NSF Grant Supports Chengyu Li’s Research on Flow Across Scales
Following his 2020 CAREER grant for “Odor-guided flapping flight: Novel fluid dynamic mechanisms of insect navigation,” the National Science Foundation has awarded Mechanical Engineering Assistant Professor Dr. Chengyu Li nearly $184,000 for “Scaling of ciliary flows at intermediate Reynolds number.” A better understanding of the fluid dynamics of cilia across scales will provide insights related to biology, ecology, and the fundamental physics of how flexible structures create flow across scales.
Cilia are flexible hair-like appendages commonly used to create fluid motion in biological systems, facilitating swimming, feeding, reproduction, and other functional behaviors. Typical cilia are tens of microns long, but ctenophores (comb jellies) use cilia at much larger scales—around a millimeter in length. At small scales, ciliary flow is highly constrained by fluid viscosity. However, at larger scales, inertia becomes more important, leading to quantitative and qualitative differences in the velocities and forces produced by the cilia.

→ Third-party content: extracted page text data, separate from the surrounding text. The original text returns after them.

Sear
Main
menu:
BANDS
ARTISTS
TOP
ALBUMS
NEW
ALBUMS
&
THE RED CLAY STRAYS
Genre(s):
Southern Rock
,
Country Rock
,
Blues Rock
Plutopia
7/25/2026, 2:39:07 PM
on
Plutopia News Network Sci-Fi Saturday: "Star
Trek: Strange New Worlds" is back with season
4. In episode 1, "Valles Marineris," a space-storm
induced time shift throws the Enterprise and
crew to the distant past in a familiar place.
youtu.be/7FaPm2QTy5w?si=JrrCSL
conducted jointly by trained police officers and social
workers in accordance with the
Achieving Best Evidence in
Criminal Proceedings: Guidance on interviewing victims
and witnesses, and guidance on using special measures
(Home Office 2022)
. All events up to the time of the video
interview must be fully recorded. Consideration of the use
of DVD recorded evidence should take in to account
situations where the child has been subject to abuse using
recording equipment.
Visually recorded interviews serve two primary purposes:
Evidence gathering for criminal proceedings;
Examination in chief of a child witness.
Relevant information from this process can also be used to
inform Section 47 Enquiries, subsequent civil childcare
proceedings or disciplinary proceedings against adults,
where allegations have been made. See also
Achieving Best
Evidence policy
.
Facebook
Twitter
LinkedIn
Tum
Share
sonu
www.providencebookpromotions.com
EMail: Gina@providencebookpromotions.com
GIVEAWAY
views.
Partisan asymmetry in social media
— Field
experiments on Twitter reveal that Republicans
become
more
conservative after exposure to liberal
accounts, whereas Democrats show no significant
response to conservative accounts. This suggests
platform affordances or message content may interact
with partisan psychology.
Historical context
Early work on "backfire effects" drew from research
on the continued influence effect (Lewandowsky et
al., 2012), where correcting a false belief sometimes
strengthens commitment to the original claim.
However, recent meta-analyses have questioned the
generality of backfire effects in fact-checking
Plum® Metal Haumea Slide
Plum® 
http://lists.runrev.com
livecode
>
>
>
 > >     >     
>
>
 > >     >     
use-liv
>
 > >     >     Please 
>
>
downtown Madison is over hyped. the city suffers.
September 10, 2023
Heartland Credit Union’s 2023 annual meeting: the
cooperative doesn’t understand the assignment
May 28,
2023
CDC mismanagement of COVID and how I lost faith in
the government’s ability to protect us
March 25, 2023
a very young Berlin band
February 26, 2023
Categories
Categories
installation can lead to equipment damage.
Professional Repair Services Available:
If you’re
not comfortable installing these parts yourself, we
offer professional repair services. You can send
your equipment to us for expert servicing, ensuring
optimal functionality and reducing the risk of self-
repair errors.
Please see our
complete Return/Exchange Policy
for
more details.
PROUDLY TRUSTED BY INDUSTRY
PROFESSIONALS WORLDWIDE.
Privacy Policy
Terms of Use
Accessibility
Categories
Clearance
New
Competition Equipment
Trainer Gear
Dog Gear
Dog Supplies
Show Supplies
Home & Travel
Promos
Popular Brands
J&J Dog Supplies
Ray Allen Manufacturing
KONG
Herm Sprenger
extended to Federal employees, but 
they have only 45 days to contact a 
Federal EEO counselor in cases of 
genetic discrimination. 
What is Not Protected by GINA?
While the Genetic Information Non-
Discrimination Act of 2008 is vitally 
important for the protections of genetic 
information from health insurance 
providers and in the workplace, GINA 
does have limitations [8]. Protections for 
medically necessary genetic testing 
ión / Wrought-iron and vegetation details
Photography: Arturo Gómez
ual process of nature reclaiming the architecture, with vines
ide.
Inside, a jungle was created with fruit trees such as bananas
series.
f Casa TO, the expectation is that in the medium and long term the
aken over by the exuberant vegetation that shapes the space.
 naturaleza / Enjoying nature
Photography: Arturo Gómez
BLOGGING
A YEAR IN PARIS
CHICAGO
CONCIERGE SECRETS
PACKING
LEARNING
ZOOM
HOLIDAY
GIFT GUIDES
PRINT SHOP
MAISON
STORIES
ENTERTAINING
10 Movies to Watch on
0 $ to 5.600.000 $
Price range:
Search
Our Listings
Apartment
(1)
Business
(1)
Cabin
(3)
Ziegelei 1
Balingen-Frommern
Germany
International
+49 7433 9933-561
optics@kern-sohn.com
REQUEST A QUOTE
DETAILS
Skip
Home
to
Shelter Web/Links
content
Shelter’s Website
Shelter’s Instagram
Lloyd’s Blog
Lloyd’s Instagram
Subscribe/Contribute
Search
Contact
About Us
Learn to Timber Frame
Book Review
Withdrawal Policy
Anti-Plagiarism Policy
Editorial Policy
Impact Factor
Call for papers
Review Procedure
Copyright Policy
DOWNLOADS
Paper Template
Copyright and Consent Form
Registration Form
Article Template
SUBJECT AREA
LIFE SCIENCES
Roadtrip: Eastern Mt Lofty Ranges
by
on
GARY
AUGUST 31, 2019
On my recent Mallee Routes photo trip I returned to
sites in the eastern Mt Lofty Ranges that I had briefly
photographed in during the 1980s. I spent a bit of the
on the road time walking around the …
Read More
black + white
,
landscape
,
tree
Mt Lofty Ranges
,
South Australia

Dr. Li will collaborate with Dr. Margaret Byron at Penn State University to explore these differences with a combination of laboratory experiments (Penn State) and computational simulations (Villanova), using ctenophores as a model system for large-scale cilia. This integrated approach will enable an in-depth investigation of how flexible structures generate flow across the viscous-inertial transition, and the development of broadly applicable scaling principles to guide future technology development including bioinspired devices, sensors, and robots.